E é no mercado externo, mesmo com os efeitos da crise internacional, que a força econômica dos orgânicos brasileiros se faz sentir. Em 2008, os produtores nacionais no segmento atingiram a marca de US$ 12,3 milhões em exportações. Os números são do Ministério do Desenvolvimento, Indústria e Comércio Exterior, que somente a partir de agosto de 2006 passou a levantar os dados sobre exportação de orgânicos.

O que vem sendo espantoso, para os economistas, é a rapidez com que os orgânicos vêm tomando conta do mercado, pelo menos até a crise explodir, no fim do ano passado. Estima-se que o mercado de orgânicos no Brasil movimente aproximadamente US$ 250 milhões por ano. No mundo, em apenas três anos, o mercado passou de US$ 24 bilhões para US$ 40 bilhões em 2006. Um aumento de 66,6%, aproximadamente.

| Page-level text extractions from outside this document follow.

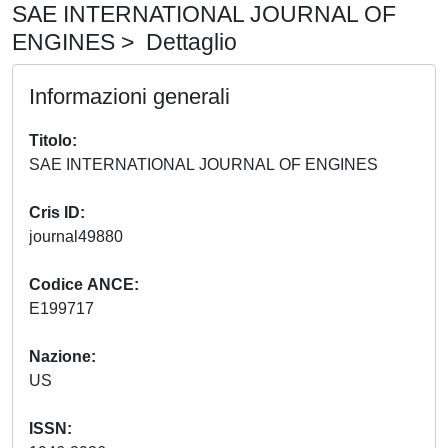
SAE INTERNATIONAL JOURNAL OF
ENGINES > Dettaglio
Informazioni generali
Titolo
SAE INTERNATIONAL JOURNAL OF ENGINES
Cris ID
journal49880
Codice ANCE
E199717
Nazione
US
ISSN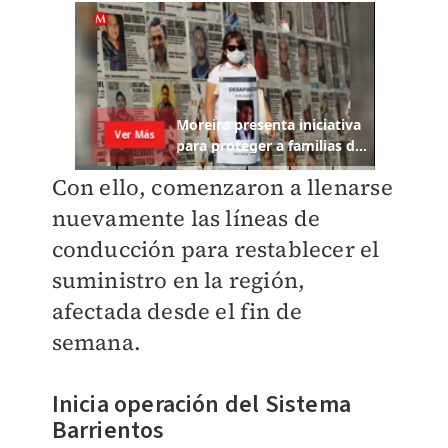
Con ello, comenzaron a llenarse
nuevamente las líneas de
conducción para restablecer el
suministro en la región,
afectada desde el fin de
semana.
Inicia operación del Sistema
Barrientos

"Em termos de crescimento, os produtos orgânicos chegam a 30% ao ano. No Brasil, está até acima disso. Quando o PIB de um país chega a 5% já está todo mundo batendo palmas", resume o economista e professor da Universidade Federal Rural de Pernambuco, Guerino Filho.

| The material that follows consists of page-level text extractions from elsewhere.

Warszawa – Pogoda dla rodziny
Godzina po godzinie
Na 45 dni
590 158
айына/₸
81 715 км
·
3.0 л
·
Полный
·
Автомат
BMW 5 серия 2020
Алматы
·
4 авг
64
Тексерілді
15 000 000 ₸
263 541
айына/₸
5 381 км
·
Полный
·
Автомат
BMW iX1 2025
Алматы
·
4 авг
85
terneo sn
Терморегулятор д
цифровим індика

O valor citado corresponde a 0,06% do PIB mundial, calculado em cerca de US$ 60 trilhões. Apesar da ressalva, Guerino Filho concorda que o aumento do consumo de orgânicos pode ser um fator importante de desenvolvimento, particularmente em regiões pobres como o Nordeste brasileiro. "É preciso um incentivo institucional mais forte, de governos e entidades ligadas à agricultura, para organizar os pequenos produtores".

O crescimento depende de superar a barreira do preço final, já que, pelo próprio custo, os orgânicos são mais caros que os produtos convencionais, o que acaba afugentando alguns consumidores. Mas isso pode ser uma questão de mudança de cultura. "Ainda existe o tabu de que o produto orgânico é caro, porque realmente há uma diferença de 15% a 20% em relação ao produto comercial, mas os consumidores estão dispostos a pagar um pouco mais por qualidade e pela ajuda a preservar o meio ambiente", aposta Cristina Lemos, pesquisadora do Instituto de Pesquisas Agropecuárias (IPA) e especialista em orgânicos.


Opção de fonte de renda


Em uma pesquisa do Centro Sabiá de Agricultura Ecológica, realizada com 39 famílias que trabalham com a produção de orgânicos, a renda anual de cada uma delas correspondia a aproximadamente 13,5 salários mínimos. Ou seja, a agricultura familiar baseada na produção orgânica é uma opção relevante como fonte de renda, mas ainda é preciso torná-la mais lucrativa. Apesar disso, os produtores não reclamam.

"A agricultura orgânica é mais lenta, mais trabalhosa. Mas enriquece muito o solo. A convencional é rápida, mas você planta e no outro ano já não dá mais", resume o agricultor José Augusto Vieira, de Glória do Goitá. Há oito anos, ele baniu as plantações convencionais do sítio de 20 hectares do qual tira seu sustento, atividade que herdou do pai, depois de passar por uma capacitação realizada pelo Serviço de Tecnologias Alternativas (Serta).

Hoje, ele reconhece que valeu a pena mudar para a agricultura orgânica, já que participa de quatro feiras semanais no Recife, nas quais apura, juntas, cerca de R$ 1.100 com os produtos que tira de sua própria horta e da de um produtor associado. Suas bancas vendem todo tipo de verdura e fruta, de tomate a carambola.

Já o casal Eliane Lima e Hélio Groschke decidiu começar a plantar orgânicos no sítio em que mora em Moreno, município da região metropolitana do Recife, em 1993. Hoje, depois da aposentadoria, os produtos que vendem em três feiras no Recife garantem um complemento para a renda familiar.

"Fomos para Moreno porque queríamos uma vida mais saudável, próxima da natureza. Começamos a vender os produtos na feira organizada pelo IPA e fomos convidados para a da Ceasa, e em seguida para a de Casa Forte. Nosso faturamento diário em cada feira é de cerca de R$ 100. Não dá para sobreviver só da agricultura, mas é um complemento para nossa renda", diz Eliane.